Aphorisms IV

I. They deny the world to sustain the illusion of their beliefs -- that is worse than what Stoics and Buddhists do.

II. Relevance is better than truth in its self-solving. It may be true that someone threw a ball through a hoop several times in accordance with arbitrary rules, but of no consequence.

III. Imperfect information is usually good enough for taking decisions and avoids the death spiral stall of waiting for what is unlikely to arrive.

IV. To consider: All of which you might be doing could be wrong and not what the centuries created you to do, and yet life is short, of unknown end, and arrives but once, so we must attempt, search, savor, and pour ourselves into what seems to call us.

V. The beautiful and the profound unfold before me; the wretched and wicked crumbles. Both fade away into echoes and eventually nothingness after making their brief appearance.

VI. "It is hot and burns me." So it does! Affirming only simple truth, temporary sensation remains unimportant. What is more crippling than concern over sensation, especially temporal comfort and bliss reached by consumption?

VII. Do not scream out in discomfort or pain, but persevere without drama, as you must continue onward in any case and hysterical outbursts are a poor companion.

VIII. There is only one truth, but pursuing even the most convoluted path will eventually get you there.

IX. Telling someone something they can't sense will not cause them to grasp it.
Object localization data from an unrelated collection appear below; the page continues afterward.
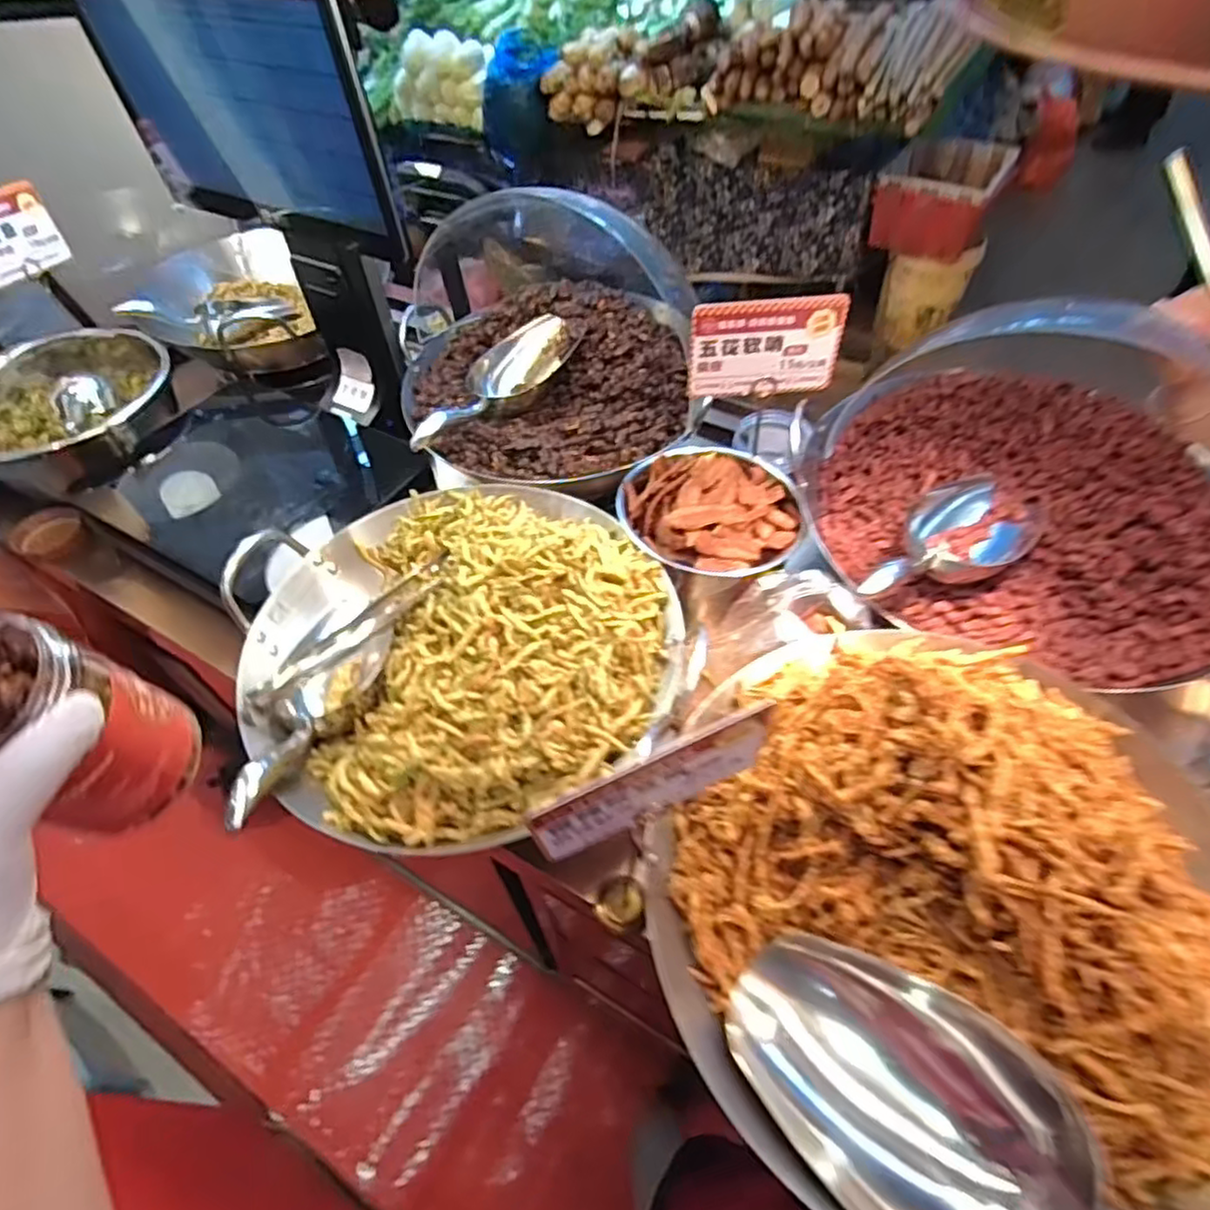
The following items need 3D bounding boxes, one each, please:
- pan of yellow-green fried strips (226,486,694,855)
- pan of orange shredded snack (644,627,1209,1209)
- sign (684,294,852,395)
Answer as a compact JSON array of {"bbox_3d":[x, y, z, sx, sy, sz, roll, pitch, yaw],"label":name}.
[{"bbox_3d":[-0.137,0.022,0.626,0.371,0.089,0.371,-1,51,2],"label":"pan of yellow-green fried strips"},{"bbox_3d":[0.236,0.174,0.439,0.381,0.112,0.369,-1,51,2],"label":"pan of orange shredded snack"},{"bbox_3d":[0.161,-0.257,0.675,0.149,0.104,0.010,-1,51,1],"label":"sign"}]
X. All things going in the wrong direction against themselves will in time collapse from their division and can be ignored rather than corrected or treated seriously.

XI. To Deny Thyself

A: I am mad at what you have said.
B: Do you think it false or wish me to deny it?
A: It appears true, but I do not like it.
B: My powers are great, but cannot make the true become false. Perhaps I can help you accept truth instead of clinging so fiercely to antagonizing opinions.
A: I think you have purposefully showed me difficult things for which I was not ready, when you should have been more careful.
B: Dear friend, I showed you only what was there. I do not wish to hide the world, but rather to reveal it as it is and show its inner workings, tides, winds, and cycles.
A: If it promises me a storm of distress, that is of no benefit and I would rather not know. I desire calm and peace and a place away from everything before and around me.
B: The distress is your tension from wanting to harbor illusion that cannot be sustained when truths appear. The best calm comes from plainly accepting things as they are, inventing nothing about them and ascribing no false motives or imaginary future.
A: Perhaps that simplicity is enjoyable, but at what cost? We would have to discard everything customary that we rely upon.
B: All life is short, squeezed between an infinite forward that is untouchable and eclipsing, and an infinite back that is quickly degrading, forgotten, misunderstood, and lost. I would be a poor companion if I did not show you what was remarkable in our view, but merely discussed the inane.
A: My ideal companion believes in other worlds, greater worlds. This one is a farce, and I have my own true life in my heart and mind.
B: We need not play games my friend. In the nights alone we know we are here and our honesty distinguishes between promised fairy tale lies we pretend to believe for feigned piousness, and the way of the actual world and its fate -- true for everyone, as it has been for all time. You agree I would not lie to you, yet you wish for others to honor fantasy and proclaim belief in falsehood, calling such behavior respectable and moral rather than childish, harmful, and deluding. That way is too cruel, and I will not participate in your narcotic addiction.